Fritz Eichenberg, illus. from  “Jane Eyre”

Tuesday

I’ve discovered a new concept, used by political scientists, that helps me better understand literature’s revolutionary potential. It’s called “unleashing.”

I read about unleashing in an Ezra Klein Vox article about Harvard law professor Cass Sunstein, whose idea it is. Klein observes that unleashing has had both negative and positive effects: it has led to the resurgence of white nationalism but also to women standing up against sexual harassers like Donald Trump, Bill Cosby, Roger Ailes, and, most recently, Hollywood producer Harvey Weinstein.

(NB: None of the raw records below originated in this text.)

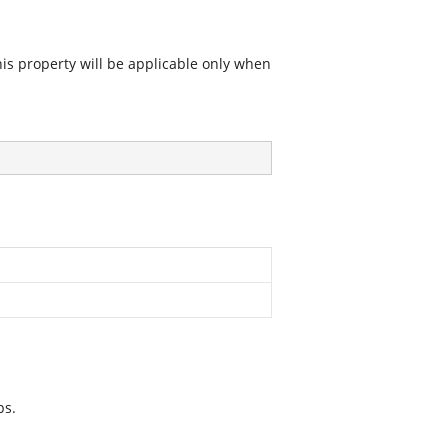
his property will be applicable only when
ps.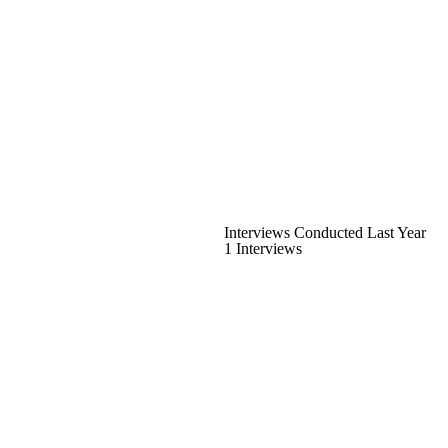
Interviews Conducted Last Year
1 Interviews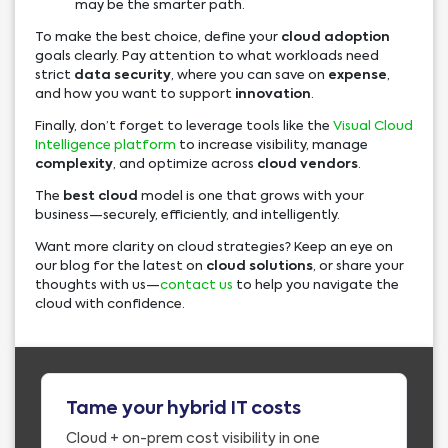
may be the smarter path.
To make the best choice, define your
cloud adoption
goals clearly. Pay attention to what workloads need
strict
data security
, where you can save on
expense
,
and how you want to support
innovation
.
Finally, don’t forget to leverage tools like the
Visual Cloud
Intelligence platform
to increase visibility, manage
complexity
, and optimize across
cloud vendors
.
The
best cloud
model is one that grows with your
business—securely, efficiently, and intelligently.
Want more clarity on cloud strategies? Keep an eye on
our blog for the latest on
cloud solutions
, or share your
thoughts with us—
contact us
to help you navigate the
cloud with confidence.
Tame your hybrid IT costs
Cloud + on-prem cost visibility in one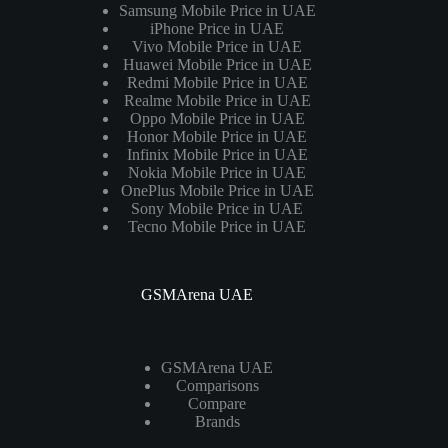
Samsung Mobile Price in UAE
iPhone Price in UAE
Vivo Mobile Price in UAE
Huawei Mobile Price in UAE
Redmi Mobile Price in UAE
Realme Mobile Price in UAE
Oppo Mobile Price in UAE
Honor Mobile Price in UAE
Infinix Mobile Price in UAE
Nokia Mobile Price in UAE
OnePlus Mobile Price in UAE
Sony Mobile Price in UAE
Tecno Mobile Price in UAE
GSMArena UAE
GSMArena UAE
Comparisons
Compare
Brands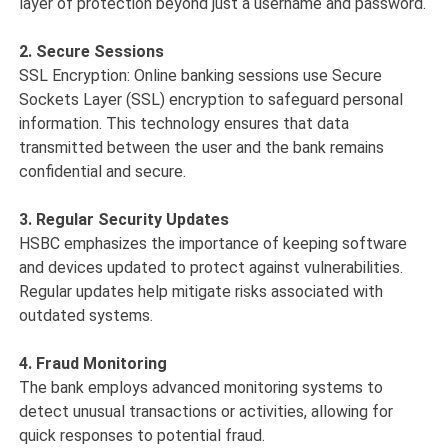
layer of protection beyond just a username and password.
2. Secure Sessions
SSL Encryption: Online banking sessions use Secure
Sockets Layer (SSL) encryption to safeguard personal
information. This technology ensures that data
transmitted between the user and the bank remains
confidential and secure.
3. Regular Security Updates
HSBC emphasizes the importance of keeping software
and devices updated to protect against vulnerabilities.
Regular updates help mitigate risks associated with
outdated systems.
4. Fraud Monitoring
The bank employs advanced monitoring systems to
detect unusual transactions or activities, allowing for
quick responses to potential fraud.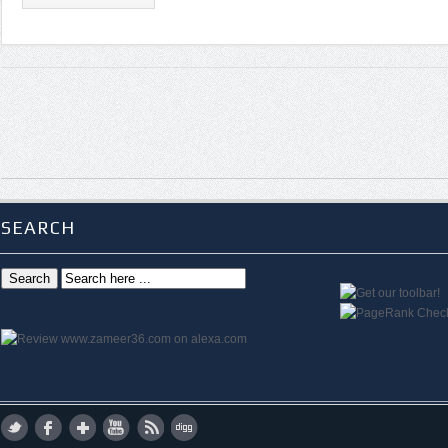
SEARCH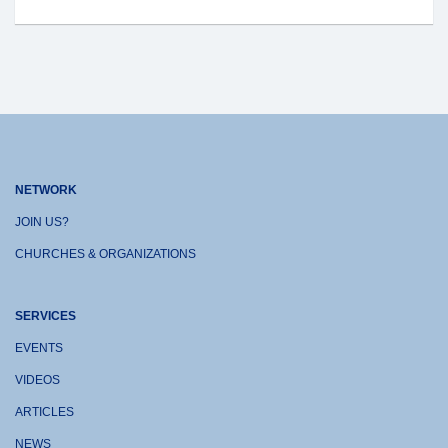
NETWORK
JOIN US?
CHURCHES & ORGANIZATIONS
SERVICES
EVENTS
VIDEOS
ARTICLES
NEWS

Sunstein explains unleashing as follows:

Under the pressure of social norms, people sometimes falsify their preferences. They do not feel free to say or do as they wish. Once norms are weakened or revised, through private efforts or law, it becomes possible to discover preexisting preferences. Because those preferences existed but were concealed, large-scale movements are both possible and exceedingly difficult to predict; they are often startling.

Klein, noting that “we are living through an era of unleashing,” provides examples:

Over the past 24 hours, the New York Times published an explosive story detailing decades of sexual harassment by Hollywood megaproducer Harvey Weinstein, and BuzzFeed published a blockbuster story detailing the way Breitbart built itself into a bridge between the white nationalist alt-right community and the Republican Party. Both of these stories, in their own ways, are examples of unleashing, and the way sudden expansions of what people are willing to say and do in public are rocking American society, for better and for worse. And that’s to say nothing of President Donald Trump: the unleasher-in-chief.

In my Theories of the Reader class, we’ve been exploring how exactly works influence people, and the theory of unleashing should prove helpful. The norms seem much less solid when a powerfully realized literary character violates them.

While one can name countless literary classics that have given aid and comfort to forbidden behaviors, my favorite example is always Jane Eyre. If conservative reviewer Elizabeth Rigby lashed out against the novel, it is because she could imagine it unleashing little girls to speak back to elders, orphans to murmur against their “benefactors,” governesses to aspire above their station, women to undercut men, and people generally to doubt the church. It doesn’t matter that the book concludes with Jane becoming a socially acceptable angel on the hearth. What matters is Bronte’s gripping images of girls and women standing up for themselves.

And indeed, over the following century and a quarter the book would be a lodestar for Victorian governesses organizing unions, suffragettes agitating for the vote, and second wave feminists calling for equality in the work place.

No wonder there has been such suspicion of fiction over the centuries, from Plato on. When authors tell a powerful story, there’s no telling what it will unleash.